Woods and her company even carried on in the aftermath of Hurricane Sandy in late 2012, a testimony to their determination.

Dance as emotional exploration

At the last Stagefest at Loew’s Theater, she and her group performed “As It Is Written,” which had previously been performed at the Your Move Dance Festival in Jersey City. Like many works created by Woods, this piece of interpretive art sought to explore emotional turmoil, in particular, the grief, hope and resolve related to loss.
While performing with an ear of corn may seem a large leap from such deep emotional explorations, the feeling derived from the dance seemed to draw on something deep beneath the hustle and bustle consciousness of the market around them, as the troupe sought to draw on the deeper meaning and rituals of the past.

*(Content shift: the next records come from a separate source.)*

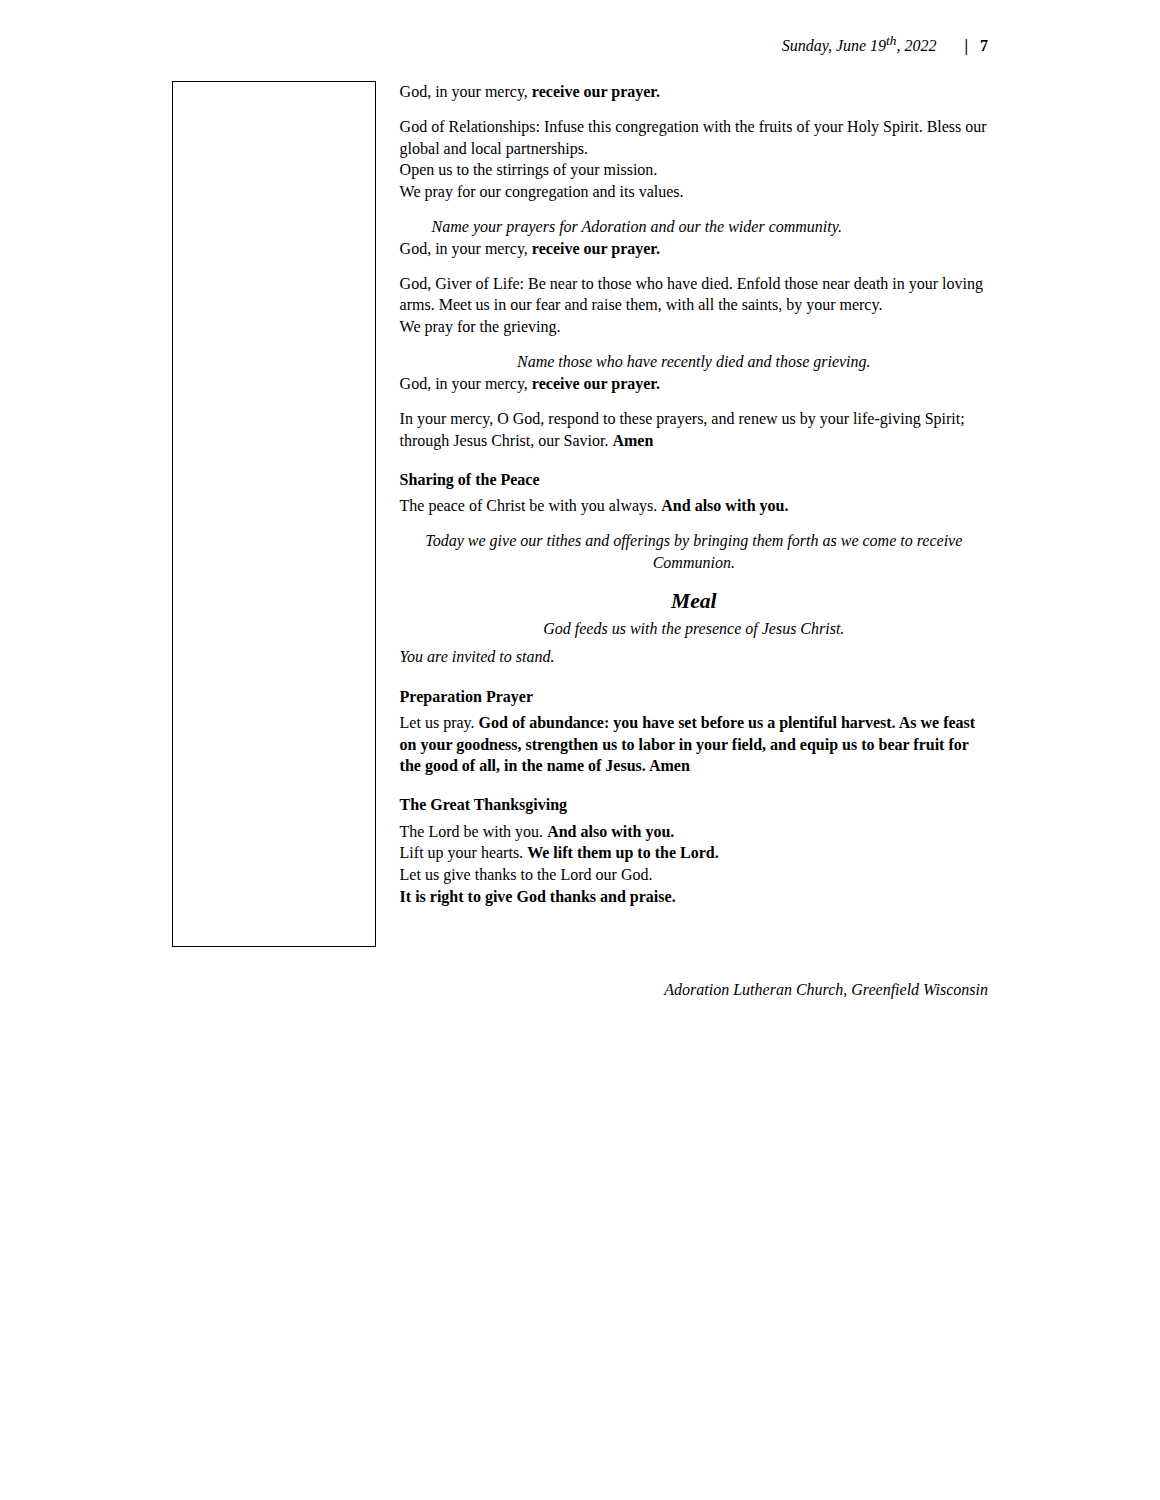Sunday, June 19th, 2022 | 7
God, in your mercy, receive our prayer.
God of Relationships: Infuse this congregation with the fruits of your Holy Spirit. Bless our global and local partnerships.
Open us to the stirrings of your mission.
We pray for our congregation and its values.
Name your prayers for Adoration and our the wider community. God, in your mercy, receive our prayer.
God, Giver of Life: Be near to those who have died. Enfold those near death in your loving arms. Meet us in our fear and raise them, with all the saints, by your mercy.
We pray for the grieving.
Name those who have recently died and those grieving. God, in your mercy, receive our prayer.
In your mercy, O God, respond to these prayers, and renew us by your life-giving Spirit; through Jesus Christ, our Savior. Amen
Sharing of the Peace
The peace of Christ be with you always. And also with you.
Today we give our tithes and offerings by bringing them forth as we come to receive Communion.
Meal
God feeds us with the presence of Jesus Christ.
You are invited to stand.
Preparation Prayer
Let us pray. God of abundance: you have set before us a plentiful harvest. As we feast on your goodness, strengthen us to labor in your field, and equip us to bear fruit for the good of all, in the name of Jesus. Amen
The Great Thanksgiving
The Lord be with you. And also with you.
Lift up your hearts. We lift them up to the Lord.
Let us give thanks to the Lord our God.
It is right to give God thanks and praise.
Adoration Lutheran Church, Greenfield Wisconsin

In watching them, one could not help but feel a connection to other places and times when such markets were the center of village life, and often required the rituals and rites of dance to help bring rain and fertility.
Woods said she liked the open performance space near Grove Street and its access to the public. Many people stopped to watch the performances as the dancers, bearing their vegetables, moved through their interpretations.